Task statement: Extract, from the listing that follows, each line containing the word "Parma".
[Opening Available data section]
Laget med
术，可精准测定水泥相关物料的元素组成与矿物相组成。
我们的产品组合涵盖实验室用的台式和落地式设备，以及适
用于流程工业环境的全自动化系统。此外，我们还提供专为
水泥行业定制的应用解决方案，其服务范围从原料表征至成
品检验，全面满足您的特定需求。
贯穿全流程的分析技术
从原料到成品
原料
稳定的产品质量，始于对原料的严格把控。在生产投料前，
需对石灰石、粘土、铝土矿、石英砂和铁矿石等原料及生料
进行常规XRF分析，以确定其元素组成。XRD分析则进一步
[Closing Available data section]
[Opening Available data section]
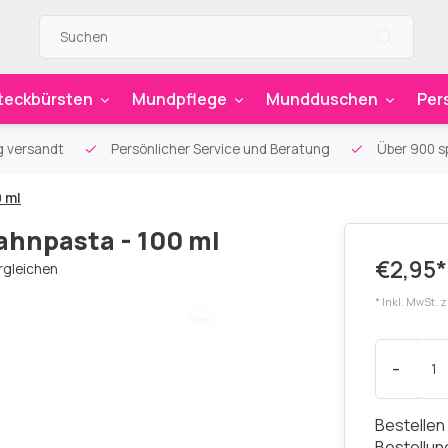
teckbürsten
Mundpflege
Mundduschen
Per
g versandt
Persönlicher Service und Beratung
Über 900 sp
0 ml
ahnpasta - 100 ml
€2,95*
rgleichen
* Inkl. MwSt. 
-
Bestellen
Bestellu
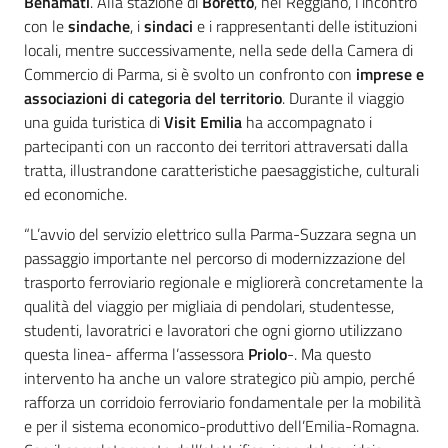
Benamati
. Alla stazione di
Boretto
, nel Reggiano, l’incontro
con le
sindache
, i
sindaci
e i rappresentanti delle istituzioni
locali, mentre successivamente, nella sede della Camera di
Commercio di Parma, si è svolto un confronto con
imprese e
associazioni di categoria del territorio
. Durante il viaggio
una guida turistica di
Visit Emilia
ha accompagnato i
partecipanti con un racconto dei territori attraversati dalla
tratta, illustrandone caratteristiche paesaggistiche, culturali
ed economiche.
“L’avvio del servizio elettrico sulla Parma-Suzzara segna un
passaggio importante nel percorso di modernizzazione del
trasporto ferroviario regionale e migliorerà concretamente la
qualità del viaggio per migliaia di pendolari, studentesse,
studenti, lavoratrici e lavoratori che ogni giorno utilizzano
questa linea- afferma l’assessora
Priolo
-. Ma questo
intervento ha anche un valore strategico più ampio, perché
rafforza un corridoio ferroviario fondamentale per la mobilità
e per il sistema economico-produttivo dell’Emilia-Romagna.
[Closing Available data section]
[Opening Available data section]
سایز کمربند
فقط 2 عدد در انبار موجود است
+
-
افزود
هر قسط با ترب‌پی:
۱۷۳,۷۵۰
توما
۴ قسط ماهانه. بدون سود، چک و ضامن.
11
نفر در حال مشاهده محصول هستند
[Closing Available data section]
Response for this exercise:
Commercio di Parma, si è svolto un confronto con
“L’avvio del servizio elettrico sulla Parma-Suzzara segna un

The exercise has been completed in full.